Helmet choice is a topic that divides the motorcycle community as much as bike choice. While some folks see helmets as another governmental requirement aimed at destroying your rights, the more sane populous see helmets as a necessary piece of protection. But within the “sane” group, the opinions on how much protection you need vs style vs feeling that cool air against your bug-splattered face vary widely. One such topic of debate is the modular helmet. Modulars have always brought images of 1200 GS riders to my mind, rolling through the suburbs with the chin bar up and visor down.
Don’t get me wrong, I see the appeal of having your cake and eating it too. The luxury of being able to pull your helmet apart and have a normal conversation while not having to take the whole thing off is definitely a perk, but at what cost? Normally modulars weigh a ton, and have shells so big they have their own orbit. That’s why AGV decided to reinvent the luxury modular segment with their Sport Modular.

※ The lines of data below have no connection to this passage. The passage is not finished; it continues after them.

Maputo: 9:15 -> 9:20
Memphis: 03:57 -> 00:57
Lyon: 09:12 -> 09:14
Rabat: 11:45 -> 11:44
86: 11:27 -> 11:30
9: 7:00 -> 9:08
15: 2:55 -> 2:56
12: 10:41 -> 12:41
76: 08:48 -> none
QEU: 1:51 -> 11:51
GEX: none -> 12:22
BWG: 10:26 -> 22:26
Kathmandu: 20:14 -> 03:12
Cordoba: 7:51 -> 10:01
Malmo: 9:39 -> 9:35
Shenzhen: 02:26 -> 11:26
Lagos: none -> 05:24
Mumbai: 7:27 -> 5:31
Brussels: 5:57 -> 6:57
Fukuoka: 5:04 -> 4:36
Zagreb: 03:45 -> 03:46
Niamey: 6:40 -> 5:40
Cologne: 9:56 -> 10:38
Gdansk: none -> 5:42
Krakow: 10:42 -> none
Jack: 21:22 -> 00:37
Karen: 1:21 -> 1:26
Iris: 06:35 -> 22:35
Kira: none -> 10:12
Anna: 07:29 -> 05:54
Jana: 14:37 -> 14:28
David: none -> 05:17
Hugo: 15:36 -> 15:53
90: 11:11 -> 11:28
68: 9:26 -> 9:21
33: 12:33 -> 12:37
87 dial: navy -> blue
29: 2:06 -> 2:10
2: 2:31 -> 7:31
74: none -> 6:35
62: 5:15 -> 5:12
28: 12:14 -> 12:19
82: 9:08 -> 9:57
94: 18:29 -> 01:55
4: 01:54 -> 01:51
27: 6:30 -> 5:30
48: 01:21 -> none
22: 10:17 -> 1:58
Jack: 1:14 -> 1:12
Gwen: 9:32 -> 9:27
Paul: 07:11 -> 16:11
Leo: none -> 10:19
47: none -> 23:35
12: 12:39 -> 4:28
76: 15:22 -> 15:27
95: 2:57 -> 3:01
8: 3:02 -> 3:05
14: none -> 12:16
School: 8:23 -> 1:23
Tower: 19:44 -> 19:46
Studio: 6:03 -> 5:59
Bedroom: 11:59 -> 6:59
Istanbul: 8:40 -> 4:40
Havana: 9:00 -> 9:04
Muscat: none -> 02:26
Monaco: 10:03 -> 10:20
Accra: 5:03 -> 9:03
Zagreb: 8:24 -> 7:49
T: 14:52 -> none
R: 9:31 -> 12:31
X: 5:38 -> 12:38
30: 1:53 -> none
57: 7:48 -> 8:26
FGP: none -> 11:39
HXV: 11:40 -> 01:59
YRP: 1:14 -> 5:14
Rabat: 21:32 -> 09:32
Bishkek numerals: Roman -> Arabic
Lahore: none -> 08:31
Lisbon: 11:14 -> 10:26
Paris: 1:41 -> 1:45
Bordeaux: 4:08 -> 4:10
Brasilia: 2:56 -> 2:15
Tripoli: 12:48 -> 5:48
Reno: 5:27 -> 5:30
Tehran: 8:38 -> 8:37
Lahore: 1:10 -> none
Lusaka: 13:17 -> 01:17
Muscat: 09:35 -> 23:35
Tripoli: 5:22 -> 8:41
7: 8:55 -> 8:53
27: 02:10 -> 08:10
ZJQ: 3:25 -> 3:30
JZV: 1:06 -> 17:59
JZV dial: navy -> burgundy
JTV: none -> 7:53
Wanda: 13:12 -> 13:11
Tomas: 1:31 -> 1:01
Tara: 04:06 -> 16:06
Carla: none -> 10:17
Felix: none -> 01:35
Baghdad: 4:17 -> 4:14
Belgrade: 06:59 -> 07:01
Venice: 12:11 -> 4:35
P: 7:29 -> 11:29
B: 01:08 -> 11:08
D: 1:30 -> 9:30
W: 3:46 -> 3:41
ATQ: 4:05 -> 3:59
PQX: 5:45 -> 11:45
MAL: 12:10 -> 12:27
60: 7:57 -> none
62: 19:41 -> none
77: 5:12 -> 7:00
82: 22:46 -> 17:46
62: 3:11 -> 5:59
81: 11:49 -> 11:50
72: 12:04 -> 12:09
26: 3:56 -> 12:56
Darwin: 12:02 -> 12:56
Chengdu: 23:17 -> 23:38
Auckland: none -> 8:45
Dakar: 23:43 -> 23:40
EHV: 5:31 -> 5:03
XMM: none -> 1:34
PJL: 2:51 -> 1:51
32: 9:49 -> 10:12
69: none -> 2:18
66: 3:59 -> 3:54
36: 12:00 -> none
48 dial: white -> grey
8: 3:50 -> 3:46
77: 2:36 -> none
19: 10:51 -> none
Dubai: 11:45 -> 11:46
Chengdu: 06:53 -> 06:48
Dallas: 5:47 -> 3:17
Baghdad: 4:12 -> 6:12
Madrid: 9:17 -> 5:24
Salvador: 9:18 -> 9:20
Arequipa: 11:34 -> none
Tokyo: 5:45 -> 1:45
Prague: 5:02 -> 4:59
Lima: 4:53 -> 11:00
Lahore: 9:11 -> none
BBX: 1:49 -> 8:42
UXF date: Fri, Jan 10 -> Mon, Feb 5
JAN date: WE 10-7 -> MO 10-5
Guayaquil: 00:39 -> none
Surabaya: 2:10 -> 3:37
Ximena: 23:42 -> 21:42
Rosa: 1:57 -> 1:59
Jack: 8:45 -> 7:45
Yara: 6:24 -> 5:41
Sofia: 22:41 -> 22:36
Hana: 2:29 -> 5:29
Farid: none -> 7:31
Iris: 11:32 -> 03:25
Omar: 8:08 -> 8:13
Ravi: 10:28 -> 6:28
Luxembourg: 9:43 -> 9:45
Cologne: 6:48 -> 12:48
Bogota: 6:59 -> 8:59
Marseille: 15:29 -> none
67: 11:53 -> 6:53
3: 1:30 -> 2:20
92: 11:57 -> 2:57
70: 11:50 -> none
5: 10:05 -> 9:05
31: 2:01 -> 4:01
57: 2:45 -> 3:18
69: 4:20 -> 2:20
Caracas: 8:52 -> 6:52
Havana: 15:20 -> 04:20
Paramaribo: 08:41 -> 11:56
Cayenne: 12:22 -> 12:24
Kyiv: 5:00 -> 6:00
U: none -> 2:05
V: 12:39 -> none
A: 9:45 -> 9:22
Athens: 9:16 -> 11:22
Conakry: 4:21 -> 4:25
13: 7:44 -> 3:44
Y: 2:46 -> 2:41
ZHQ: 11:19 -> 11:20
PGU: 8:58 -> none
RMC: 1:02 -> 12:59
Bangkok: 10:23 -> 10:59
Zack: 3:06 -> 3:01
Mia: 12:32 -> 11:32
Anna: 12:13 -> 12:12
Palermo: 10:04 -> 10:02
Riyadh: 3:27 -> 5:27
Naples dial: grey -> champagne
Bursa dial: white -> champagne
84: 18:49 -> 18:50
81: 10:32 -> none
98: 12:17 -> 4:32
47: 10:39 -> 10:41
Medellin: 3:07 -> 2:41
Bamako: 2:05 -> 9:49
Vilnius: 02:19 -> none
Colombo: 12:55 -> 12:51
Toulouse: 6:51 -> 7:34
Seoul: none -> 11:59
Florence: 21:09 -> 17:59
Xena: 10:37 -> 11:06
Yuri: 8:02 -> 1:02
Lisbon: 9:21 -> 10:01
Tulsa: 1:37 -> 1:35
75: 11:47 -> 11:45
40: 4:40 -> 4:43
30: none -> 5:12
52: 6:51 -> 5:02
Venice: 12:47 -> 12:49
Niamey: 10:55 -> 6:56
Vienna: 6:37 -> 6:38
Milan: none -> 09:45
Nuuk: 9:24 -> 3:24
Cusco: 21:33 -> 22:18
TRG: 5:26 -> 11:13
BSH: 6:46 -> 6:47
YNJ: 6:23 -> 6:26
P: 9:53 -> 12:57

Sport Modular is a deceptively simple name for one of the most advanced helmets on the market today, and when AGV sent one over for review I was excited to put it through its paces. The first thing I noticed was the carry case–not all helmet manufacturers do this, and when they do I feel like it should be recognized. In lieu of the normal cloth sack, AGV includes a semi-rigid fabric case that has a strap for throwing it over your shoulder. Also in the box was a Pinlock 120 Max Vision visor insert, further ratcheting up the extras included.
But extras mean nothing if the helmet is crap, and thankfully it’s not. AGV went all out to bring weight and shell size down. By integrating the hinge for the chin bar and visor into one tiny package, AGV is able to keep the overall shell size to a minimum. I’m not a helmet designer, but I think this is where every other modular helmet goes wrong. Instead of working to get the shell size down, other manufacturers have made their shells bigger to accommodate the extra bulk that the modular hinge creates. Thankfully AGV has figured out the secret recipe for minimizing size and weight, while throwing in an internal visor and maintaining the same impact protection as the AGV’s top race lid, the Pista GP R. This is no simple feat, and is the reason why the Sport Modular has been awarded the Red-Dot Product Design award for 2018.
The use of carbon fiber in the main shell and chin bar, along with a few titanium bits, brings this lightweight down to 3.25 pounds. Compared to the Shoei’s Neotec 2, at about 3.7 pounds, and the Bell Race Star I reviewed a while back, at 3.3 pounds, the Sport Modular is impressively light.
What’s more impressive is that they’ve still managed to maintain an ECE 2205 rating, remain lightweight AND include things like the double-side headliner. After riding with the helmet over the past four months, I can say the double-sided liner is no gimmick. Being able to go from the plush “warmer” side to the slick “cooler” side as the summer started made it feel like I had a whole new helmet. This extra bit of accommodation shows that AGV wanted to offer customers a quality modular helmet that separates itself from the pack.
As the summer has heated up, a gripe with the Sport Modular has emerged—ventilation. The weird thing about the ventilation is that I feel like I get plenty of air coming into the helmet, but not enough going out. The exhaust ports and adjustable spoiler on the Sport Modular are less effective at extracting heat than I’d prefer, and over the course of a day’s ride in 90+ degree heat, I found myself getting a bit hotter than I’d like. Granted, at 90 degrees I’m going to be hot in any helmet, but I was wishing I’d opted for the Arai Corsair X, which feels like a veritable wind tunnel. The Corsair X is a full-on race helmet, and maybe I’m asking too much of the Sport Modular’s more touring sensibilities.
On the topic of touring is the accommodation for a bluetooth headset. The Sport Modular has cut outs for speakers, but good luck trying to clamp a bluetooth like the Sena 10C on because the slider for the drop-down visor is in the way. Obviously the alternative is using an adhesive mount, but it seems odd that this eventuality wouldn’t have come up in development.
Then there is the topic of noise—is the Sport Modular quiet? Below 55 mph I was fine without ear plugs, but once I started picking up more speed the drone of wind noise became annoying. Not deafening, but not something I’d want to sustain for a full day’s ride. What was appreciated over 55mph was the spoiler I previously mentioned. While not the best at extracting heat, the spoiler helped with stability at higher speeds in my rather unscientific assessment.
The small gripes haven’t been enough to keep me from wearing the Sport Modular on a regular basis. The fit is spot-on for my intermediate oval head, while the Class 1 Optics and size of the amazing Pista GP R-esque visor is unmatched by any other modular. When you add up all the positives, the negatives are easily forgotten. This is a helmet that does everything a modular should, with the added bonus of being as small and light as a race helmet. The $749 price tag may be steep, but for all that you get—and the weight that you don’t—the Sport Modular is worth every penny.